SELEBI: Percussion-aware Time Stretching via Selective Magnitude Spectrogram Compression by Nonstationary Gabor Transform
Natsuki Akaishi, Nicki Holighaus, Kohei Yatabe
TL;DR
This work tackles percussion smearing in phase vocoder–based time stretching by addressing a fundamental phase–magnitude mismatch. It introduces SELEBI, a signal-adaptive method that uses the Nonstationary Gabor Transform to selectively compress the magnitude spectrogram around percussive events, yielding temporally localized transients while preserving energy and enabling stable reconstruction. By combining onset-based compression rates with adaptive window lengths and hop sizes, SELEBI achieves sharpened transients and preserved tonal content, outperforming classical PV methods and other percussion-aware approaches, particularly at high stretch factors.

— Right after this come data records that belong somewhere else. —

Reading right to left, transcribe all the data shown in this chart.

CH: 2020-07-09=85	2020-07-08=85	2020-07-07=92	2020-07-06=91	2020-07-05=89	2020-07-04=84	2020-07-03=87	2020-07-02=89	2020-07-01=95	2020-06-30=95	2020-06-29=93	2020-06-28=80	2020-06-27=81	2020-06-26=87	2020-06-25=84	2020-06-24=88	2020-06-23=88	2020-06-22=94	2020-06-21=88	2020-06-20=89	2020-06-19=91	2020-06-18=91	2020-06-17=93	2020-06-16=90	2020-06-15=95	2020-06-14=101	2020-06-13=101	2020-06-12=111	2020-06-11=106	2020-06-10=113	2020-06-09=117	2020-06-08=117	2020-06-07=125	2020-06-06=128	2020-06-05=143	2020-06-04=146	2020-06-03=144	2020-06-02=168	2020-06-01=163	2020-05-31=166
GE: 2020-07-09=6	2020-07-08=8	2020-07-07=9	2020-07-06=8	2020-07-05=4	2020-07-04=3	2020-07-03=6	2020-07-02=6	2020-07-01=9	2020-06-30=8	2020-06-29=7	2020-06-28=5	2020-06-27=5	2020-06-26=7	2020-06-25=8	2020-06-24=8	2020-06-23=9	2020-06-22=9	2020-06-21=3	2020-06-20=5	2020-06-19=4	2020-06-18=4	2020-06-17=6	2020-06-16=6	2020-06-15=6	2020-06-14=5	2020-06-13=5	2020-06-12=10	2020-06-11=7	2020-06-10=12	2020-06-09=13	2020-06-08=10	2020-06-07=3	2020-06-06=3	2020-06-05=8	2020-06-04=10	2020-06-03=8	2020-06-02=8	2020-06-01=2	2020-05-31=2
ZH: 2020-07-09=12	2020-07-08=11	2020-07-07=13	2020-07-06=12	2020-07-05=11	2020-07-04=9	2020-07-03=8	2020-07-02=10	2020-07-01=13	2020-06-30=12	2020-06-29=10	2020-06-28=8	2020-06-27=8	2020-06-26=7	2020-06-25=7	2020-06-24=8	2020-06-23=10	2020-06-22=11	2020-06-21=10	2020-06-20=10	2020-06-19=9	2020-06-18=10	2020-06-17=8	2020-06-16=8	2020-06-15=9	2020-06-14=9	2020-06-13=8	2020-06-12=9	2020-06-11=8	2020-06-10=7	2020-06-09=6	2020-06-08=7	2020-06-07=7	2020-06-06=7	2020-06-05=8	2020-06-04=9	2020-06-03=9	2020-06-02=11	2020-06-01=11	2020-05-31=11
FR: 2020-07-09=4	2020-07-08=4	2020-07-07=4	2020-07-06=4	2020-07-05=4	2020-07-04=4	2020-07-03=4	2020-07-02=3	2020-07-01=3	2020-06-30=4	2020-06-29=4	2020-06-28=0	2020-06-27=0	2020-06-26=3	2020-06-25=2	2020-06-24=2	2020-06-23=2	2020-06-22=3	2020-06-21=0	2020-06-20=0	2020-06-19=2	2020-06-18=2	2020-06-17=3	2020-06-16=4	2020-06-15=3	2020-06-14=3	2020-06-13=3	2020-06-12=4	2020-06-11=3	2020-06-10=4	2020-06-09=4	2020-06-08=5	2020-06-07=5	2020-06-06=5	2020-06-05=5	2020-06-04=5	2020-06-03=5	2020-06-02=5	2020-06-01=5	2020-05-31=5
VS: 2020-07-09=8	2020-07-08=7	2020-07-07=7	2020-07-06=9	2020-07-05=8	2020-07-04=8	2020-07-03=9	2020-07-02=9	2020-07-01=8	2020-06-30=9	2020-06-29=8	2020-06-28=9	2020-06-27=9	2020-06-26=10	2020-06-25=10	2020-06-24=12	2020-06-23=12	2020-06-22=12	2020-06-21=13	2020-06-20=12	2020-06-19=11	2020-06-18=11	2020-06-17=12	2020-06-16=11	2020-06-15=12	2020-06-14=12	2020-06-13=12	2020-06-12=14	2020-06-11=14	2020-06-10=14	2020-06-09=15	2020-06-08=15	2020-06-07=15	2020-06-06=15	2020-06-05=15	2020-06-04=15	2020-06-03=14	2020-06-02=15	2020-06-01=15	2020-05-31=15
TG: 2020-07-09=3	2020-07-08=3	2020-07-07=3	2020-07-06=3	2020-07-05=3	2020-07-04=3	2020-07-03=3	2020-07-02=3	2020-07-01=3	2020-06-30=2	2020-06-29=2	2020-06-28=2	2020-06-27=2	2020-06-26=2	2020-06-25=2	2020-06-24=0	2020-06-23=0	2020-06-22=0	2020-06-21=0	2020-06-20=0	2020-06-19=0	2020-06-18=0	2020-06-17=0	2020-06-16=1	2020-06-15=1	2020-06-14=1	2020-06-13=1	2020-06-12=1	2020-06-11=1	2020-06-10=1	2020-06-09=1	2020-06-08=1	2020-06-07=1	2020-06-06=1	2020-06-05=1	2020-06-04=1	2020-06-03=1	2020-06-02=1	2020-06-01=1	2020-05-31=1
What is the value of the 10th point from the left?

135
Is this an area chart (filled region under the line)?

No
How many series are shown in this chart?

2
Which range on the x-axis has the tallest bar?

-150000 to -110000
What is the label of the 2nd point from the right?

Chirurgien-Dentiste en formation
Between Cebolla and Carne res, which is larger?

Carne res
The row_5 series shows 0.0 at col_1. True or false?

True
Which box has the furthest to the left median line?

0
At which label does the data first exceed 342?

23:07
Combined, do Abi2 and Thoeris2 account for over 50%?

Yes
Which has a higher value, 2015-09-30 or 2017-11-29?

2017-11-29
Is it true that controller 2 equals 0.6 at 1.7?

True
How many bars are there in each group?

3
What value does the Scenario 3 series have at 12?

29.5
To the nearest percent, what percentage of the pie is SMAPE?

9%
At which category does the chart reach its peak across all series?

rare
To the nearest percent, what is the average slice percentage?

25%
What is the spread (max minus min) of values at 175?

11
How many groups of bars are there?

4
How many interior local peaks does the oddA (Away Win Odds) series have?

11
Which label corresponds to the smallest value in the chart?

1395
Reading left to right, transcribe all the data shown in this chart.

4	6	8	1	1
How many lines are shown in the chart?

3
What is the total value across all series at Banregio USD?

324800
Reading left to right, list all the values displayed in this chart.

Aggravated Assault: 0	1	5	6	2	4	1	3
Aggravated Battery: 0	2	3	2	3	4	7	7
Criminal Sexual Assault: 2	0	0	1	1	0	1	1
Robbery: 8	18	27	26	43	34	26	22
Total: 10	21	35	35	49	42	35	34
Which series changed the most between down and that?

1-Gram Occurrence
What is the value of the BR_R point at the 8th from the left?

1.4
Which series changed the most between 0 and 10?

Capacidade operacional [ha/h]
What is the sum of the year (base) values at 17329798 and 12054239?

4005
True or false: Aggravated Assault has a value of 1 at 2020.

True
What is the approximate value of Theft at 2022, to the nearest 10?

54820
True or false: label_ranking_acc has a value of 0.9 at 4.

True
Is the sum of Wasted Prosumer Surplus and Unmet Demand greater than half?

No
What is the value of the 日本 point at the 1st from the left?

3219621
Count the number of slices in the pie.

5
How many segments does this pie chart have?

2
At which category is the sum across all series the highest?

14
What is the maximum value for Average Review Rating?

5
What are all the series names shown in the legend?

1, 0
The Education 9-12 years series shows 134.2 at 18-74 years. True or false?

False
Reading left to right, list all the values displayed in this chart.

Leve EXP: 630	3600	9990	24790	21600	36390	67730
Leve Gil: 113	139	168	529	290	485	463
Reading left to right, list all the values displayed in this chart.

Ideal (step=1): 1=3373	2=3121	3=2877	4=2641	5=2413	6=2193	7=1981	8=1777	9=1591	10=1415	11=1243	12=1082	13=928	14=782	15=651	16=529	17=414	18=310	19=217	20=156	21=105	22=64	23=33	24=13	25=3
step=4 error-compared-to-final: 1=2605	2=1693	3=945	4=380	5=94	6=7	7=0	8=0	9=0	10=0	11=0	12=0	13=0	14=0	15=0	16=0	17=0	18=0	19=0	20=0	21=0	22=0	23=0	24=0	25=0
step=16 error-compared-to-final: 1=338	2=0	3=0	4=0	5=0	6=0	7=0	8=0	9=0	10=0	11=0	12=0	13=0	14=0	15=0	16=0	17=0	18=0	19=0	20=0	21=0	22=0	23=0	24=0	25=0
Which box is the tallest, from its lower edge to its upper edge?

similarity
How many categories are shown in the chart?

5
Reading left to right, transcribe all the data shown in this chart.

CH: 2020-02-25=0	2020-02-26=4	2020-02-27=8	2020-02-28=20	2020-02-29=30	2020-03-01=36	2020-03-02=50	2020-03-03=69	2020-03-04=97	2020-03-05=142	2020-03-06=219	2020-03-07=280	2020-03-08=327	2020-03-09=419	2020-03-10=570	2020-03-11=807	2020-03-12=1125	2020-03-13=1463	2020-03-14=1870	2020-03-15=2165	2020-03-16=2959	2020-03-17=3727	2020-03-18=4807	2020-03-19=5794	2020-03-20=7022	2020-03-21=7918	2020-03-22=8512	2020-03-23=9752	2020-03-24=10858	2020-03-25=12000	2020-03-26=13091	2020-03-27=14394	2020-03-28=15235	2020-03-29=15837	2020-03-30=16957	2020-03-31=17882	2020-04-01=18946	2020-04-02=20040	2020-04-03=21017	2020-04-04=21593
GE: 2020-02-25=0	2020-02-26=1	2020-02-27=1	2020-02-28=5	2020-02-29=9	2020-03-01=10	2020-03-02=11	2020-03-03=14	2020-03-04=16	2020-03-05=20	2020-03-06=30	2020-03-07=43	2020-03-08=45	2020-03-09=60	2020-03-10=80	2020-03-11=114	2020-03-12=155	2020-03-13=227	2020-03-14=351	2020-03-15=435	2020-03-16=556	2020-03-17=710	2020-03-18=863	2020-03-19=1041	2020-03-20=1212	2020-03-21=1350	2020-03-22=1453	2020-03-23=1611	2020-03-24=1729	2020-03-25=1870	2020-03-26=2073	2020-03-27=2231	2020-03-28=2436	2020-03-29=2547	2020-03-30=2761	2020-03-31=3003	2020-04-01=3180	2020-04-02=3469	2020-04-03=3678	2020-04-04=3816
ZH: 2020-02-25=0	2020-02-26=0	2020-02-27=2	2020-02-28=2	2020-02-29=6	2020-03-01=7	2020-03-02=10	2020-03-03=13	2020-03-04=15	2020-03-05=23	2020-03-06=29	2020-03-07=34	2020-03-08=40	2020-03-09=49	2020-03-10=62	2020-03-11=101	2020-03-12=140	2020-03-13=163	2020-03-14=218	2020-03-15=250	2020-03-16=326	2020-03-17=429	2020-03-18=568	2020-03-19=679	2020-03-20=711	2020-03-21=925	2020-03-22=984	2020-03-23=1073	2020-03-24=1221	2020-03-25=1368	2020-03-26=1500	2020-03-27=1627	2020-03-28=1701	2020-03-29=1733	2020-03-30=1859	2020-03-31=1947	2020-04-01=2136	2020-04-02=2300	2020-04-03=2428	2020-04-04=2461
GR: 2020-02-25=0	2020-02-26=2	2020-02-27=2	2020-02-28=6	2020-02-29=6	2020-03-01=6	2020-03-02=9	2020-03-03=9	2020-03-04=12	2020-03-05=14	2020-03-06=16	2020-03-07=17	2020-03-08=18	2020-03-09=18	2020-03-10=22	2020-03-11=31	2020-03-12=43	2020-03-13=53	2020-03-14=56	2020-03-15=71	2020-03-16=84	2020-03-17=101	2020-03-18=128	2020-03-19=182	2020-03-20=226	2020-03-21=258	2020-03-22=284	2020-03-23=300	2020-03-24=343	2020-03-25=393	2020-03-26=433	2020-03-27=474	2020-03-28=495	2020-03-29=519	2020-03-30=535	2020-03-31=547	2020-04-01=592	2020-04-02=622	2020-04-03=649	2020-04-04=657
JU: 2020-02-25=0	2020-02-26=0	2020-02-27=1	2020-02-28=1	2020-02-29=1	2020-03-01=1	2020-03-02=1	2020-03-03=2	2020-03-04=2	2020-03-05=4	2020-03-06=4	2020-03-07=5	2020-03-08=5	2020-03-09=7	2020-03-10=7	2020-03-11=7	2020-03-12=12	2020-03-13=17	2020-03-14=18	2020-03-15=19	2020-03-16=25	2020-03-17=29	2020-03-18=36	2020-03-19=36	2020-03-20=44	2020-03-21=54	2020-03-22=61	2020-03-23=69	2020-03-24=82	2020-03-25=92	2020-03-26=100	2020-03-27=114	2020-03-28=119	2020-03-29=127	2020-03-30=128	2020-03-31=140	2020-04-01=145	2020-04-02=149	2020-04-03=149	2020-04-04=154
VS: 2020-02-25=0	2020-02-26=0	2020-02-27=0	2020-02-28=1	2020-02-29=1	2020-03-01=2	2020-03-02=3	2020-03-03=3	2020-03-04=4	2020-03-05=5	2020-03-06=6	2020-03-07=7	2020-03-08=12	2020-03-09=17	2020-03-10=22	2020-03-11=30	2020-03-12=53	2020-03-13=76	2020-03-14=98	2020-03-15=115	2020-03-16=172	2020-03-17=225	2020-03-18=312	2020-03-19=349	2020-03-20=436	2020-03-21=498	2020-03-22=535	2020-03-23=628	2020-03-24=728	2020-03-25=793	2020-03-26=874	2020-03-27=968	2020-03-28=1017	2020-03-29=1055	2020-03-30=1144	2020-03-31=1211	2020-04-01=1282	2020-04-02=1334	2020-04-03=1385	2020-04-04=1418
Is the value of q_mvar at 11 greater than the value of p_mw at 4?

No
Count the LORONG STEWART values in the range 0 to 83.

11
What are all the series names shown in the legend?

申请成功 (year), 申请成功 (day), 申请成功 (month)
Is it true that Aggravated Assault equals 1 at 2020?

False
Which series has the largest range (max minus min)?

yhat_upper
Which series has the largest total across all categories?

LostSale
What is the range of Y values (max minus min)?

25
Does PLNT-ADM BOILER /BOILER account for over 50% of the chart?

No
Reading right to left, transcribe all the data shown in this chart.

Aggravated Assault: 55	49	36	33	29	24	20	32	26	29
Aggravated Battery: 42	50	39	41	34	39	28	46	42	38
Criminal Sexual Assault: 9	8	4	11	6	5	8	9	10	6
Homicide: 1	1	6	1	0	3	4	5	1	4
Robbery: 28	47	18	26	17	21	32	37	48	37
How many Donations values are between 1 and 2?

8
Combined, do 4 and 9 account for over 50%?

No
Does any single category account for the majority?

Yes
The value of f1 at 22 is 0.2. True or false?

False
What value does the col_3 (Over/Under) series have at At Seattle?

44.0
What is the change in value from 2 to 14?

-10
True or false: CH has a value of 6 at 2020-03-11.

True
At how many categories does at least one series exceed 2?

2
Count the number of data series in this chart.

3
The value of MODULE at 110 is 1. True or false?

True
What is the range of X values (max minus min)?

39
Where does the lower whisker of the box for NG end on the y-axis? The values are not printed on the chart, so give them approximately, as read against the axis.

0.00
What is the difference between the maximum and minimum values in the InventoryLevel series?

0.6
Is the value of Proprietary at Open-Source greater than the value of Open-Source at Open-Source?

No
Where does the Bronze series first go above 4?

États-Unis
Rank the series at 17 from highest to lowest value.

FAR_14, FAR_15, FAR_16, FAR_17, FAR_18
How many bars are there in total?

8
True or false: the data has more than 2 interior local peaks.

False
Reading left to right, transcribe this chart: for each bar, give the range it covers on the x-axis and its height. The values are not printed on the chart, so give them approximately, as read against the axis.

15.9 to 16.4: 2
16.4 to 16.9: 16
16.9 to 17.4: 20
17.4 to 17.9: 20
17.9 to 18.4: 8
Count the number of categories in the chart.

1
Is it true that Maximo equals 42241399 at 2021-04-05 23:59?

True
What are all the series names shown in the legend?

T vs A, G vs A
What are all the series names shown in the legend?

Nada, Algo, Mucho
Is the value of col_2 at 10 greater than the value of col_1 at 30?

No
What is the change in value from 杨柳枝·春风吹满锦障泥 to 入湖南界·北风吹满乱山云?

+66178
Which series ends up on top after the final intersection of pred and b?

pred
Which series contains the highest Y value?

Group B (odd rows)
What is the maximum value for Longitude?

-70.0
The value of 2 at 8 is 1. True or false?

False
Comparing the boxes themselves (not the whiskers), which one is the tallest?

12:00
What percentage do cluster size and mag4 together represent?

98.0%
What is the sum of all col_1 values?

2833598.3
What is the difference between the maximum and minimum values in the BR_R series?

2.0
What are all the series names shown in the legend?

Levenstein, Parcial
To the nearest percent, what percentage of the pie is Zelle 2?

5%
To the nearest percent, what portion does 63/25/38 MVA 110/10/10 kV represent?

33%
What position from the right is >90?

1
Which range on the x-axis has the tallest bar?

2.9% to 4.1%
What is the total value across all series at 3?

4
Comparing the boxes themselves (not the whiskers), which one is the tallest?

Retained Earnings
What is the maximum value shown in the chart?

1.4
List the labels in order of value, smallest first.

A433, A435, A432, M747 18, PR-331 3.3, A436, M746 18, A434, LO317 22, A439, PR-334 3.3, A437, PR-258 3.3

The results demonstrate substantial improvements in both objective spectral accuracy and subjective perceptual quality, with potential for online bounded-delay deployment in real-time audio processing.
Abstract
Phase vocoder-based time-stretching is a widely used technique for the time-scale modification of audio signals. However, conventional implementations suffer from ``percussion smearing,'' a well-known artifact that significantly degrades the quality of percussive components. We attribute this artifact to a fundamental time-scale mismatch between the temporally smeared magnitude spectrogram and the localized, newly generated phase. To address this, we propose SELEBI, a signal-adaptive phase vocoder algorithm that significantly reduces percussion smearing while preserving stability and the perfect reconstruction property. Unlike conventional methods that rely on heuristic processing or component separation, our approach leverages the nonstationary Gabor transform. By dynamically adapting analysis window lengths to assign short windows to intervals containing significant energy associated with percussive components, we directly compute a temporally localized magnitude spectrogram from the time-domain signal. This approach ensures greater consistency between the temporal structures of the magnitude and phase. Furthermore, the perfect reconstruction property of the nonstationary Gabor transform guarantees stable, high-fidelity signal synthesis, in contrast to previous heuristic approaches. Experimental results demonstrate that the proposed method effectively mitigates percussion smearing and yields natural sound quality.